The string "Thursday" appears in some lines of the data. Report how many, with no other words.

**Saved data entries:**
────
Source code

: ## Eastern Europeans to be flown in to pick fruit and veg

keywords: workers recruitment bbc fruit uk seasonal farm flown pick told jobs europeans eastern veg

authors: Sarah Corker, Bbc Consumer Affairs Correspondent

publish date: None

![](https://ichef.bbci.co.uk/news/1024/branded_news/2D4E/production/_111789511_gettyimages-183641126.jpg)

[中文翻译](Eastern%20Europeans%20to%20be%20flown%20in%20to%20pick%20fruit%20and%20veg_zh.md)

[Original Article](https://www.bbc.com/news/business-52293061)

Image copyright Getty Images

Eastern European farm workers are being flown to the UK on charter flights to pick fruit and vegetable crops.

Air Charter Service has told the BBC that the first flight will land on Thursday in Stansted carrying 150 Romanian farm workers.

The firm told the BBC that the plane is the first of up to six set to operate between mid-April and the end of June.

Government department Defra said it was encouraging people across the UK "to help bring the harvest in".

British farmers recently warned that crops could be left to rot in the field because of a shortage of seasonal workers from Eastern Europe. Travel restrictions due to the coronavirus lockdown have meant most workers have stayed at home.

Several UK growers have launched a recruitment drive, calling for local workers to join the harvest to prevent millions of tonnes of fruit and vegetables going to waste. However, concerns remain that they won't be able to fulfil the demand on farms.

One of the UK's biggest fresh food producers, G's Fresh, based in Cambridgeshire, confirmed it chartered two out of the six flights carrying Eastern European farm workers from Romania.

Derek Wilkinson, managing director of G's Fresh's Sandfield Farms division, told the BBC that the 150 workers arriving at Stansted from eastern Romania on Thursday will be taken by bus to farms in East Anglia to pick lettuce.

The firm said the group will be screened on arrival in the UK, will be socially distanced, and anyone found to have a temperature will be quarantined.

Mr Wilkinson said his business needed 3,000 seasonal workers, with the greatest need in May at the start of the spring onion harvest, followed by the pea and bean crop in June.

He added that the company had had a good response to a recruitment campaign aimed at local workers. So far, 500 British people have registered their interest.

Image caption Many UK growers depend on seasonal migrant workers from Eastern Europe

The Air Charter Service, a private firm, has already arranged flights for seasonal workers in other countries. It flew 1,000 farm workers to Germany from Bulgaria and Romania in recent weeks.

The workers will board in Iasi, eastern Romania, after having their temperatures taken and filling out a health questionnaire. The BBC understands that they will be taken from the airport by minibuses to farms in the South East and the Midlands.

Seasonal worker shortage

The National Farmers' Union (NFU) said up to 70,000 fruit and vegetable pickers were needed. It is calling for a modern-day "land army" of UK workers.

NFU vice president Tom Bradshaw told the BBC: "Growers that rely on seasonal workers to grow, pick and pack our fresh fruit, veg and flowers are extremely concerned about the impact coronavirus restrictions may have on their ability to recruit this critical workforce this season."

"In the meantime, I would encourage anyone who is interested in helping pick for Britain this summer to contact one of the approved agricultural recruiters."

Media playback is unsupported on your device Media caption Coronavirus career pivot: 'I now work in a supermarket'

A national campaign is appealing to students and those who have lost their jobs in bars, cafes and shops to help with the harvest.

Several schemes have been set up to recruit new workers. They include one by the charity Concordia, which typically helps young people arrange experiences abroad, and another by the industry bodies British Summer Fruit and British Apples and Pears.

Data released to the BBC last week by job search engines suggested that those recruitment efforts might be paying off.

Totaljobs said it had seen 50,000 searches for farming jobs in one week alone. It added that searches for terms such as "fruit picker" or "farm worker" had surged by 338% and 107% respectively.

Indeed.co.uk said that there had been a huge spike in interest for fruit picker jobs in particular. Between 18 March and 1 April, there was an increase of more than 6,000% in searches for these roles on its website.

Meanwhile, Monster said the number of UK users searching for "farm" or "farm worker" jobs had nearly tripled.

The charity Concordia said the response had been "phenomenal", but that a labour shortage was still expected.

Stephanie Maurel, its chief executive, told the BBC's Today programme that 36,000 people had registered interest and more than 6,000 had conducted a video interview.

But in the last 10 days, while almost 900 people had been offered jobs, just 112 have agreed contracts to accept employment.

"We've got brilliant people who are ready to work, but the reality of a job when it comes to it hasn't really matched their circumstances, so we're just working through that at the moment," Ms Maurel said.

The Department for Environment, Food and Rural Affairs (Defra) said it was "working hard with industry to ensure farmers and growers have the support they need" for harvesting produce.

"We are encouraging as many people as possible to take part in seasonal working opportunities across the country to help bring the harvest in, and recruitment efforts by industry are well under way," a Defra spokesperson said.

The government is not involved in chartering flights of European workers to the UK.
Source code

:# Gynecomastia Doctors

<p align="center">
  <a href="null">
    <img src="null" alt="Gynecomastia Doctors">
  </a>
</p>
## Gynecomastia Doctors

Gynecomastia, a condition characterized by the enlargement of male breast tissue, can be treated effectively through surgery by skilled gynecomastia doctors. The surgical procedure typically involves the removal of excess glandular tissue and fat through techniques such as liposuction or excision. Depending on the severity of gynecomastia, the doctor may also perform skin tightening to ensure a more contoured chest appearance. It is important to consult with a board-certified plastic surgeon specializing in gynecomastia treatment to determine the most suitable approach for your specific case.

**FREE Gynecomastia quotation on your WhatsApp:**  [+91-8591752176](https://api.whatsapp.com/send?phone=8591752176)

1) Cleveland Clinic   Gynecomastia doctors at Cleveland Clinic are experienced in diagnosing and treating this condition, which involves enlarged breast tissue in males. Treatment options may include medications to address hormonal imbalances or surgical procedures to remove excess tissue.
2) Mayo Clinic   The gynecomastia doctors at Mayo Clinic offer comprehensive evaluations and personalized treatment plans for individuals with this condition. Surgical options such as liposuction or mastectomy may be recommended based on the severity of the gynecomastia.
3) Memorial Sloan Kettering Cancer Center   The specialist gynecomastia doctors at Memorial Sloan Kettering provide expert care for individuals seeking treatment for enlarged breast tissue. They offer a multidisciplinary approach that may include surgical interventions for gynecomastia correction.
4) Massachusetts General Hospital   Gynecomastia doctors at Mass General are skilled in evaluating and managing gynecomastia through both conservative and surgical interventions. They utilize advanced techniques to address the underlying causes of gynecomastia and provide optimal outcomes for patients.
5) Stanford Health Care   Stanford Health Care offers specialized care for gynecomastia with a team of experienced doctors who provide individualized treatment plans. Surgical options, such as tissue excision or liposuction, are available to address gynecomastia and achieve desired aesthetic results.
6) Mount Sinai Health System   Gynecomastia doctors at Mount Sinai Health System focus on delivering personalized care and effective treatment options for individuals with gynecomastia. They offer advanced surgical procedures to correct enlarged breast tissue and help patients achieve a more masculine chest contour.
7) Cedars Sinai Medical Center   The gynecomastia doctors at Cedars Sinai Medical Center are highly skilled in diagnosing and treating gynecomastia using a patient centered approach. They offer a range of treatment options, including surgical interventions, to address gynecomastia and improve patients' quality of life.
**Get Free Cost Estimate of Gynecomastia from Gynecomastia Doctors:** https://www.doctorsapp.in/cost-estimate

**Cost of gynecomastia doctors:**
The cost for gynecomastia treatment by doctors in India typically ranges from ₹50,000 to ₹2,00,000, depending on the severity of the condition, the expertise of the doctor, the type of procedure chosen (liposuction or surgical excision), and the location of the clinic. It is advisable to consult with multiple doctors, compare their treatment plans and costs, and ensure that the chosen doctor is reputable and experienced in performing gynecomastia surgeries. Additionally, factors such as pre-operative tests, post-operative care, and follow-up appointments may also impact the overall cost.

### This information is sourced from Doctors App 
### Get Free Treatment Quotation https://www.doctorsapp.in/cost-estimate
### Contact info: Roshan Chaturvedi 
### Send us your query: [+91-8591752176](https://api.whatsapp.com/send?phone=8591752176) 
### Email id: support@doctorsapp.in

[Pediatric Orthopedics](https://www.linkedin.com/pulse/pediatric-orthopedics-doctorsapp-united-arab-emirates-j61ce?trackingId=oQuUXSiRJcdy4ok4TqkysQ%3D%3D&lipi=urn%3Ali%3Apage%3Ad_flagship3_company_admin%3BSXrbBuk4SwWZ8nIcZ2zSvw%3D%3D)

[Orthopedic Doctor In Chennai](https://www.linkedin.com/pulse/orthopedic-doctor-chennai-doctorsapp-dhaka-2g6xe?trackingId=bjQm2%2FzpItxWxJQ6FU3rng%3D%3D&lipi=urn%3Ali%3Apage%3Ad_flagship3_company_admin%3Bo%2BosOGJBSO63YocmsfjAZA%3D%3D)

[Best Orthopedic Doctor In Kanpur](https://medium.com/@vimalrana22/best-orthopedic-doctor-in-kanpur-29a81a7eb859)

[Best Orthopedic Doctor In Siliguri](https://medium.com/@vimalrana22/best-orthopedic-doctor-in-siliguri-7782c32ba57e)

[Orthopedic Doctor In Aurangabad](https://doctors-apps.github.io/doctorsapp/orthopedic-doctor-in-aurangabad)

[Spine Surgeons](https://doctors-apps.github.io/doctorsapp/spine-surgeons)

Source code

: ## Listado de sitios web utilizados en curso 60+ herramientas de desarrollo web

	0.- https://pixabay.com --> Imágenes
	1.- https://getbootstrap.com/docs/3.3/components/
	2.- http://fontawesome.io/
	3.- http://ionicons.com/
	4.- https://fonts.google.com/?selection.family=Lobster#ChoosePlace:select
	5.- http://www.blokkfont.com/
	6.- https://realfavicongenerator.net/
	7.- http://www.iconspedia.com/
────
**Answer section:** 2